24 septembre 1998 |
Une étude démontre les multiples avantages de cette technique pour les bébés prématurés et leurs parents
La méthode Kangourou, qui consiste à porter un enfant prématuré sur le ventre 24 heures sur 24, peau contre peau, plutôt que de le laisser à l'hôpital dans une couveuse, semble influencer positivement la croissance du nouveau-né, le sentiment de compétence de la mère et le développement du lien mère-enfant. C'est ce que révèle une étude que vient de publier une équipe de chercheurs, dirigée par le professeur de l'École de psychologie Réjean Tessier, dans la revue scientifique Pediatrics . Les chercheurs ont testé cette méthode à Bogota, en Colombie, auprès de 400 mères qui avaient donné naissance à un enfant sept semaines avant terme.
Les chercheurs ont comparé un groupe mères-enfants qui utilisait la méthode Kangourou à un groupe témoin où les prématurés étaient gardés à l'hôpital. Les mères kangourou, avec l'assistance de leur conjoint, devaient assurer un contact peau à peau permanent avec leur enfant afin de maintenir sa température corporelle. La durée moyenne du recours à la méthode Kangourou variait de deux à trois semaines.
Au début de l'expérience (35e semaine d'âge gestationnel), les enfants Kangourou accusaient un écart de poids de 74 grammes. Six semaines plus tard, l'écart entre les deux groupes avait disparu. De leur côté, les mères Kangourou se sentaient plus compétentes, plus confiantes et davantage à l'écoute de leur enfant que les mères du groupe témoin. Le seul aspect négatif noté par les chercheurs est l'isolement social qu'éprouvent les mères kangourou pendant les premières semaines. Ce sentiment s'estompe cependant après quelques mois.

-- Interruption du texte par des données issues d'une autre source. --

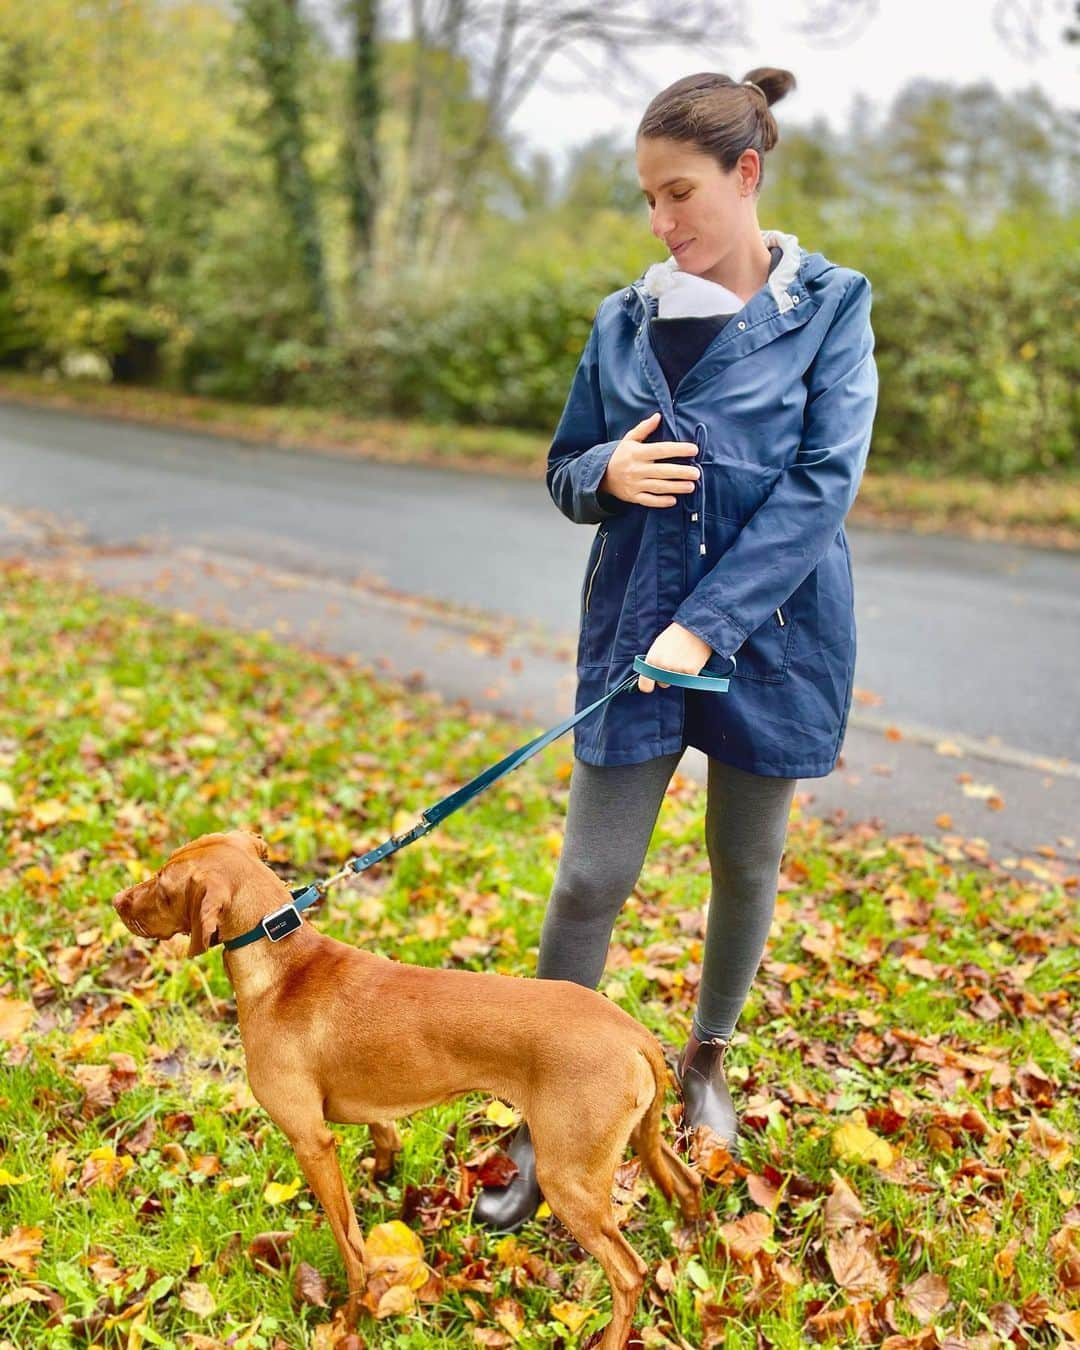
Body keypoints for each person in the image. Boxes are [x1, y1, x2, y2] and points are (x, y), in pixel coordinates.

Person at [473, 67, 879, 1232]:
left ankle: (705, 1061)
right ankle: (544, 1102)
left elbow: (821, 489)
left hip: (776, 638)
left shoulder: (833, 307)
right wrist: (602, 473)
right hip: (631, 633)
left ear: (748, 175)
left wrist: (710, 622)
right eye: (648, 199)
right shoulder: (624, 317)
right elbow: (563, 469)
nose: (663, 222)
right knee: (591, 876)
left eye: (681, 192)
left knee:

Par ailleurs, il n'y a pas plus de mortalité dans le groupe kangourou que dans le groupe témoin. En plus, les enfants kangourou seraient moins sujets aux maladies nocosomiales (infections contractées à l'hôpital) parce que leur séjour dans les maternités bondées est plus court. Le corollaire de ce départ rapide, qui n'aura pas échappé à tout gestionnaire à l'affût d'économies, est l'allégement des coûts d'hospitalisation des prématurés.
Pères porteurs
Réjean Tessier note enfin un dernier avantage non négligeable
qui plaide en faveur de la méthode Kangourou. "En général,
dans la société colombienne, les pères s'occupent peu
des bébés. La méthode Kangourou favorise leur implication
parce que les mères ne peuvent porter l'enfant continuellement. Ceci
donne la chance aux hommes de jouer un rôle de premier plan auprès
de leur enfant." Les chercheurs en ont eu la preuve convaincante. Lors
du suivi médical des enfants, environ 40 % des pères du groupe
Kangourou les accompagnaient à l'hôpital. Du côté
du groupe témoin, aucun père ne s'est présenté....
À la lumière de ces résultats, Réjean Tessier estime que la méthode Kangourou pourrait être implantée dans des pays comme le Canada. "On pourrait pousser plus loin l'humanisation des soins et impliquer davantage les parents en utilisant la méthode Kangourou, à l'intérieur ou à l'extérieur des murs de l'hôpital, mais toujours sous surveillance médicale étroite." Des projets-pilote sont d'ailleurs en cours à l'Hôpital Sainte-Justine de Montréal ainsi qu'à l'Hôpital Général d'Ottawa. Réjean Tessier travaille à l'élaboration d'un projet international plus vaste auquel participeraient plusieurs hôpitaux canadiens, dont l'un est situé à Québec.